A restauradora afirmou que só teve plena noção do que representava aquele restauro quando a imagem retornou a Aparecida, em 19 de agosto daquele ano. “Se formou um corredor humano ao longo de todo caminho da avenida Paulista, também na via Dutra toda até a entrada de Aparecida. Todo mundo se emocionava, rezava, chorava, e aquilo realmente me tocou”.
A restauração da fé
Passados quase 40 anos do restauro, Maria Helena tem convicção que não só a imagem de Nossa Senhora Aparecida foi restaurada em 1978. “Ela realmente restaurou a minha vida!”, garante.
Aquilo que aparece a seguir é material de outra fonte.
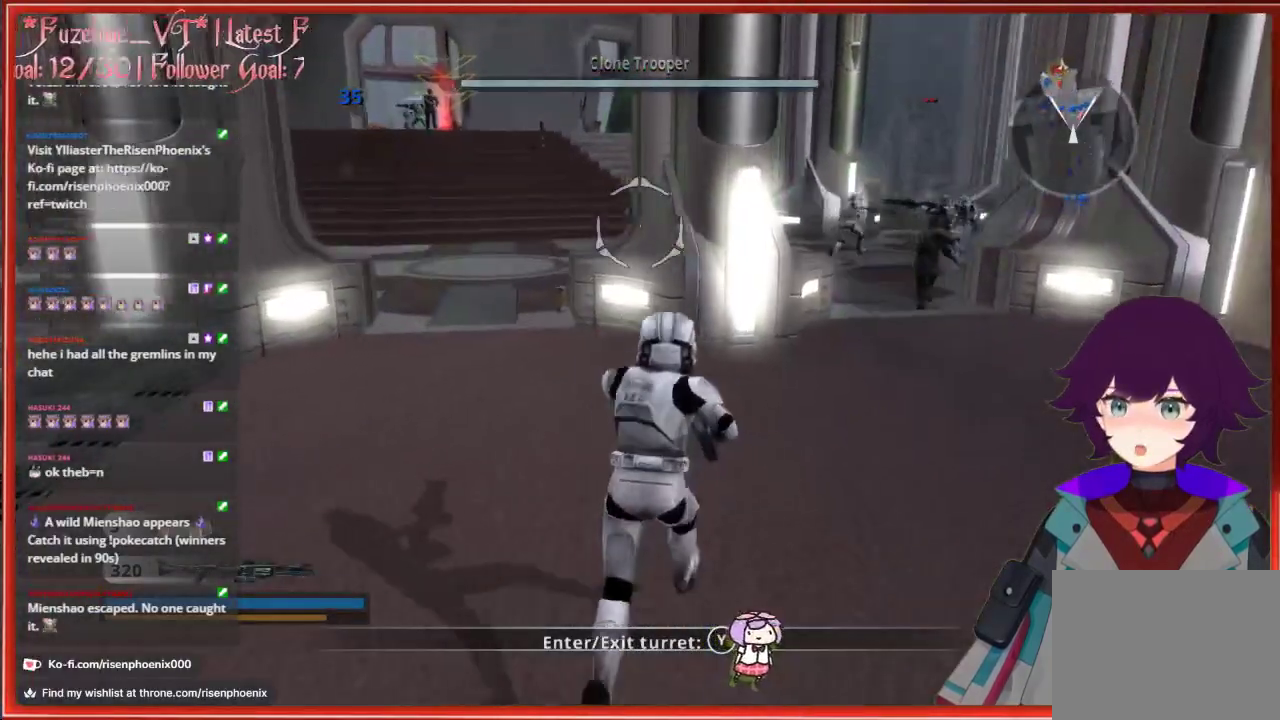
{"buttons": [], "left_stick": "up-right", "right_stick": "center", "events": []}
Os detalhes desses restauros – o da imagem e o pessoal – estão no livro “A história de dois restauros – Meu encontro com Nossa Senhora Aparecida” (Editora Santuário, 2016), escrito por Maria Helena também com o objetivo de contar a verdadeira história do que aconteceu e do que sentiu, dado que, ao longo do tempo, algumas versões surgiram, nem sempre correspondendo fielmente aos fatos.
Hoje devota de Nossa Senhora Aparecida, a Artista Plástica é enfática em afirmar que não venera nem adora a imagem de terracota que reconstruiu ou qualquer outra. “Não acho correto venerar a imagem física, mas sim o que ela representa, que é muito maior, mais misterioso e grandioso que a imagem”, disse, acreditando, também, que não foi por acaso que teve a missão de restaurar a imagem da Padroeira do Brasil.
“Quando essa imagem foi achada no rio Paraíba Sul, ela veio para dar algum recado espiritual e deu, porque se fosse um marketing católico já teria desaparecido. Não se sustenta por tantos anos uma coisa superficial que não tenha a mão de Deus. E na minha vida foi a mesma coisa: ela não veio por acaso. Tudo é plano de Deus e a gente vai entender só depois que acontece”, concluiu.